Munneke B, Schlauch K A, Simonsen K L, Beavis W D, Doerge R W
Department of Statistics, Purdue University, West Lafayette, Indiana 47907, USA.
Genetics. 2005 Aug;170(4):2003-11. doi: 10.1534/genetics.104.031500. Epub 2005 Jun 8.
It has been well established that gene expression data contain large amounts of random variation that affects both the analysis and the results of microarray experiments. Typically, microarray data are either tested for differential expression between conditions or grouped on the basis of profiles that are assessed temporally or across genetic or environmental conditions. While testing differential expression relies on levels of certainty to evaluate the relative worth of various analyses, cluster analysis is exploratory in nature and has not had the benefit of any judgment of statistical inference. By using a novel dissimilarity function to ascertain gene expression clusters and conditional randomization of the data space to illuminate distinctions between statistically significant clusters of gene expression patterns, we aim to provide a level of confidence to inferred clusters of gene expression data. We apply both permutation and convex hull approaches for randomization of the data space and show that both methods can provide an effective assessment of gene expression profiles whose coregulation is statistically different from that expected by random chance alone.

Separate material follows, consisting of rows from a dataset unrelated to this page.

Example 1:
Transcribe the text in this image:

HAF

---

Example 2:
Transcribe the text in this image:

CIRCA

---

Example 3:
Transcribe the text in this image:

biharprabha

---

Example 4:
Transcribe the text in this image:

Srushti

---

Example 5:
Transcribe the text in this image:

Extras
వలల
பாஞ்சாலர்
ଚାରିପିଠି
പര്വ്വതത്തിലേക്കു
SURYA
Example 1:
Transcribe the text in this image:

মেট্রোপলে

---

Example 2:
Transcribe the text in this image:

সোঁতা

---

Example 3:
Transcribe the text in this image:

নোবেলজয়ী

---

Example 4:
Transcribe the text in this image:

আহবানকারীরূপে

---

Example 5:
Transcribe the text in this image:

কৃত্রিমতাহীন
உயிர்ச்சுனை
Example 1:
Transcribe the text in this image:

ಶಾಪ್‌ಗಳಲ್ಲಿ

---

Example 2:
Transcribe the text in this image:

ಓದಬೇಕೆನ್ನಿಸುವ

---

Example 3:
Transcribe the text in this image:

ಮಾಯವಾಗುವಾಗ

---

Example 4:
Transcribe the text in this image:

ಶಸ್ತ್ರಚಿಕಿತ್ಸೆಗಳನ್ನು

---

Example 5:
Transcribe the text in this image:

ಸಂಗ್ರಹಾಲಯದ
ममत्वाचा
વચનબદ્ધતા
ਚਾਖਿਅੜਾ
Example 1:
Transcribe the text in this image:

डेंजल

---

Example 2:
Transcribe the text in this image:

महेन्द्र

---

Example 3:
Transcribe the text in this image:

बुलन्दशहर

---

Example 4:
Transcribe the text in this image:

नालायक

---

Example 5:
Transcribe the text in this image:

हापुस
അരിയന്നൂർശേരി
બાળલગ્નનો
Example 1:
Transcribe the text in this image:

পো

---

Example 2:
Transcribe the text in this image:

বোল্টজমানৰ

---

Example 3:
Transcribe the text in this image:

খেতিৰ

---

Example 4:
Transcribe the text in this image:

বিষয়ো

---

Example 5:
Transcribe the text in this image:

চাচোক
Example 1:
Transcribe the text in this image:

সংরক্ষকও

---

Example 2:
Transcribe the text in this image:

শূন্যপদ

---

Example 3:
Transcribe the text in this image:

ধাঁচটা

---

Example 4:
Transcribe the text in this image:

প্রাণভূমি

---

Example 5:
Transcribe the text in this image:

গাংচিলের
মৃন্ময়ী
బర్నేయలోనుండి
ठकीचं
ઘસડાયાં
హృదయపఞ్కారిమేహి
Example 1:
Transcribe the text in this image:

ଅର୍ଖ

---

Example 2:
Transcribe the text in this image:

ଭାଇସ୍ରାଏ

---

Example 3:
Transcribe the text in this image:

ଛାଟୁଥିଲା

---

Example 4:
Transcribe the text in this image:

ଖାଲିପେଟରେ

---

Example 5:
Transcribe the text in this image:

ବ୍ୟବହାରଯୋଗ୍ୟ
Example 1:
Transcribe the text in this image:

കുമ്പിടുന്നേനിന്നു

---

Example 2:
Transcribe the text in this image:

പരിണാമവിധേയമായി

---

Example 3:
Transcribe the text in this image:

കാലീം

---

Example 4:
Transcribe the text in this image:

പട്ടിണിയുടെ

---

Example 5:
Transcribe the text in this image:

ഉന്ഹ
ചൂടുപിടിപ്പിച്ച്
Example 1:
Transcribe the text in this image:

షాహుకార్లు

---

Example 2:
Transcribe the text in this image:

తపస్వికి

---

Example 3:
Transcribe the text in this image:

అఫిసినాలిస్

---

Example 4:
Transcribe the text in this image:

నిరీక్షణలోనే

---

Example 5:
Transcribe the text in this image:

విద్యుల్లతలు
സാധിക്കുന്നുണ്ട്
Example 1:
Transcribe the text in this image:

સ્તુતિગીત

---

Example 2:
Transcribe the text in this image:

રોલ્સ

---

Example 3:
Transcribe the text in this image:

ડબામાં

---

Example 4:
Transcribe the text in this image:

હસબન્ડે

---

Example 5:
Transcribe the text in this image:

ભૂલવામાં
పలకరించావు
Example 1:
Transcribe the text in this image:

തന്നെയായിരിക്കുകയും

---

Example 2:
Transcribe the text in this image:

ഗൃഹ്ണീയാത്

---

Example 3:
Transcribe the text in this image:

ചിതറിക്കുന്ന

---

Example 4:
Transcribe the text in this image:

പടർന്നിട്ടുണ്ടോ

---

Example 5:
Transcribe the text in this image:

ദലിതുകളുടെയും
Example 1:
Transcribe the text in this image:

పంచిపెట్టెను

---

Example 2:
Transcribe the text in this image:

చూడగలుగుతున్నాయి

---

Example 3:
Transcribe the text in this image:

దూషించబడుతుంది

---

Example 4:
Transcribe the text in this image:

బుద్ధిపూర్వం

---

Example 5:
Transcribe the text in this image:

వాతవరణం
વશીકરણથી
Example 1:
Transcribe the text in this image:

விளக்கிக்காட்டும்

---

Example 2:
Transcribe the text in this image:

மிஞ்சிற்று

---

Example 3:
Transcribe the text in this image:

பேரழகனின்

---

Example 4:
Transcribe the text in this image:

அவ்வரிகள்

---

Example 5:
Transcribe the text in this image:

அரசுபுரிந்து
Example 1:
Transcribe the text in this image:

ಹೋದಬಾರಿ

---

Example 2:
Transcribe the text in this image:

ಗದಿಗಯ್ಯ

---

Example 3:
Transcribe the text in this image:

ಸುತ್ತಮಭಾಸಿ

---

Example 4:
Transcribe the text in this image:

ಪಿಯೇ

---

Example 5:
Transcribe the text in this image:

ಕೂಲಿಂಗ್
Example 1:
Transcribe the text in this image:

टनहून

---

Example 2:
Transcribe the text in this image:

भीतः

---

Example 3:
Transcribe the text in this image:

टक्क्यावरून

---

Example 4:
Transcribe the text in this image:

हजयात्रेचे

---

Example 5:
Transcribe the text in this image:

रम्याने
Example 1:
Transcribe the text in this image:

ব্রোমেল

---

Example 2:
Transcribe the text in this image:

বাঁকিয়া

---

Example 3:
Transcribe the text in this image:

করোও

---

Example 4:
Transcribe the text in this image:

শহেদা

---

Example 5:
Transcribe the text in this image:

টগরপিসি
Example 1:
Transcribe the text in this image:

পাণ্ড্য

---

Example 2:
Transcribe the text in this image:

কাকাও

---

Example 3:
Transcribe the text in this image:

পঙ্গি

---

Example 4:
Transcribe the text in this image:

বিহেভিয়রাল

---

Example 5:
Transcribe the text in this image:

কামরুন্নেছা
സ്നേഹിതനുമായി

基因表达数据包含大量影响微阵列实验分析和结果的随机变异,这一点已经得到充分证实。通常,微阵列数据要么用于检测不同条件之间的差异表达,要么根据在时间上、跨遗传或环境条件评估的谱进行分组。虽然检测差异表达依赖于确定性水平来评估各种分析的相对价值,但聚类分析本质上是探索性的,尚未受益于任何统计推断判断。通过使用一种新颖的差异函数来确定基因表达簇,并对数据空间进行条件随机化以阐明基因表达模式的统计学显著簇之间的差异,我们旨在为推断的基因表达数据簇提供一定程度的置信度。我们应用排列和凸包方法对数据空间进行随机化,并表明这两种方法都可以对共调控在统计学上不同于仅由随机机会预期的基因表达谱进行有效评估。